= Task brief =
Retype, word for word, every line of the records below starting at the one that contains "WJ | 4.07 | | | | |" and ending at the one that contains "9 | Sharp P"; include both of those lines and nothing more.

....

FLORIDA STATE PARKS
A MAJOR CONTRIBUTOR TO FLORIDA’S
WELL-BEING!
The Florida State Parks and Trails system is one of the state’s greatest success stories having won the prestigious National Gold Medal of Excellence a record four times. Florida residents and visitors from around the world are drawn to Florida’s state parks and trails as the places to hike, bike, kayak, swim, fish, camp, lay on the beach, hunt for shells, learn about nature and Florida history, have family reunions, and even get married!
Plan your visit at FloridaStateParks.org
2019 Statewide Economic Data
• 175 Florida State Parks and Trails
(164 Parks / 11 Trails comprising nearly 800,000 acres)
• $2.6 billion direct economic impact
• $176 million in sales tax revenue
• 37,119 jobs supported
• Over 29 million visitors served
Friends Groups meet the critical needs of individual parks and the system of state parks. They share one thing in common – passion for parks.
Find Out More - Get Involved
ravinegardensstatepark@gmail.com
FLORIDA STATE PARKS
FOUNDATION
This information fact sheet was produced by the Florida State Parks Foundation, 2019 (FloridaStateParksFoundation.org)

....

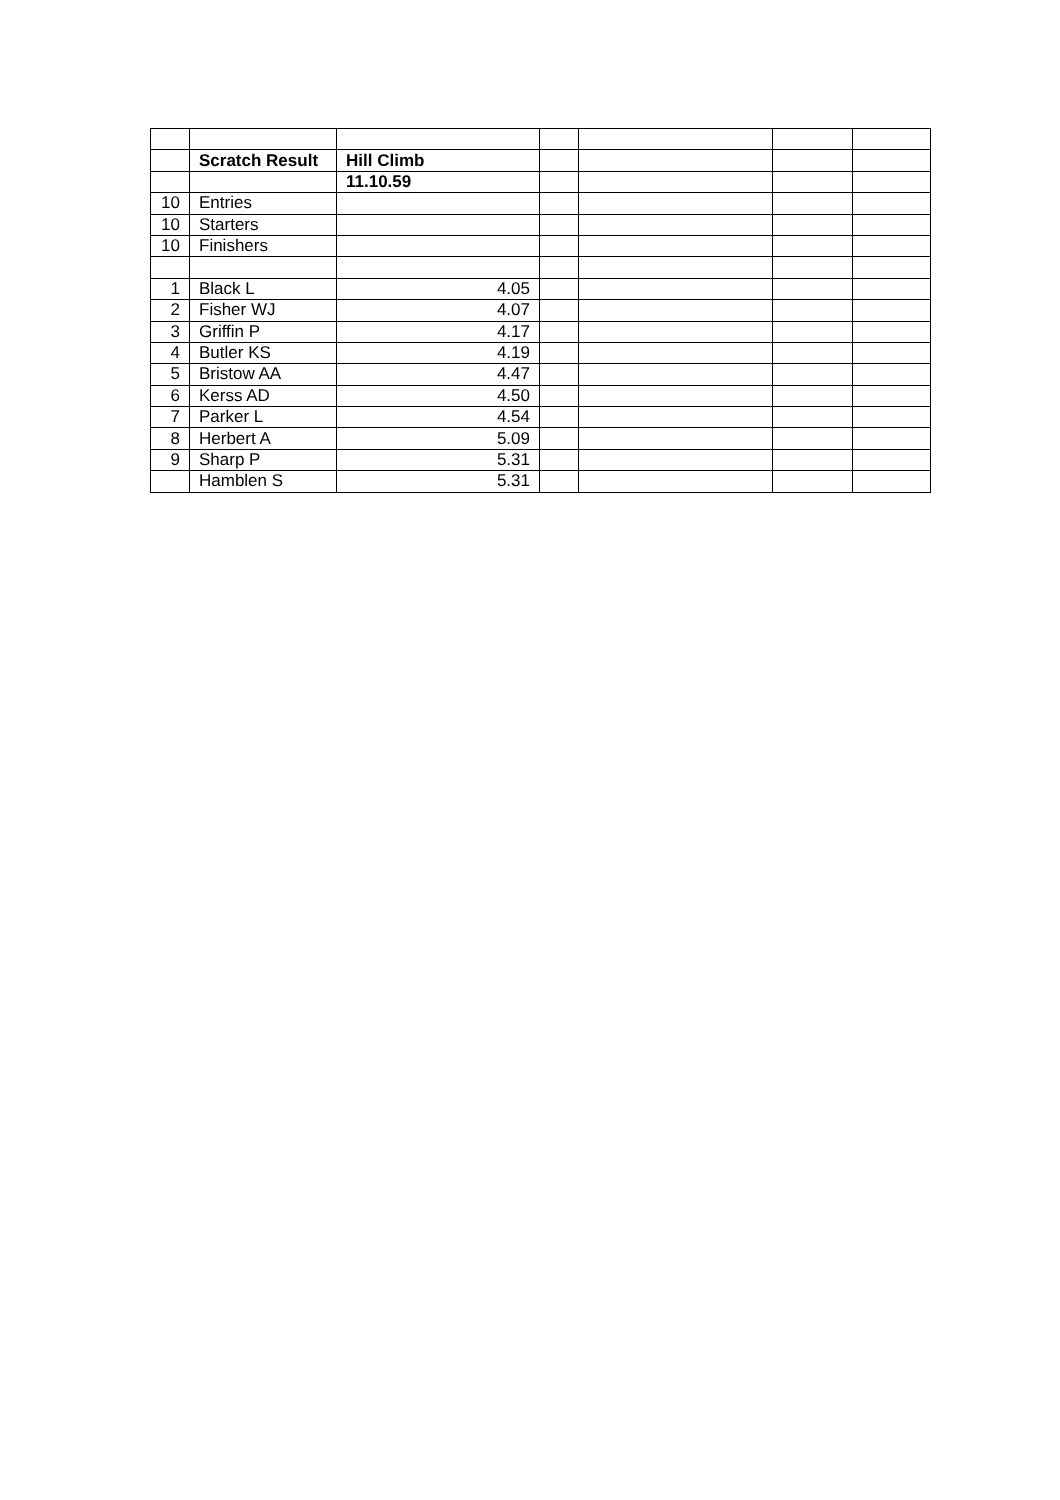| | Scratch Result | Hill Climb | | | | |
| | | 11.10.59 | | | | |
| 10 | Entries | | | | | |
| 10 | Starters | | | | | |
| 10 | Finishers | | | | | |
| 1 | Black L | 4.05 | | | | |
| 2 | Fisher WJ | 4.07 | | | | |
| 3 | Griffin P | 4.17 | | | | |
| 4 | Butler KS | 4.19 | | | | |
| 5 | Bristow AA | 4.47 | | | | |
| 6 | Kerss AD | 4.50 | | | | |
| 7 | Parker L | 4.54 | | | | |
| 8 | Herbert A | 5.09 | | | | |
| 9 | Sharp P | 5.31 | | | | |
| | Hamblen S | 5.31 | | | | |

....

= Written answer =
| 2 | Fisher WJ | 4.07 | | | | |
| 3 | Griffin P | 4.17 | | | | |
| 4 | Butler KS | 4.19 | | | | |
| 5 | Bristow AA | 4.47 | | | | |
| 6 | Kerss AD | 4.50 | | | | |
| 7 | Parker L | 4.54 | | | | |
| 8 | Herbert A | 5.09 | | | | |
| 9 | Sharp P | 5.31 | | | | |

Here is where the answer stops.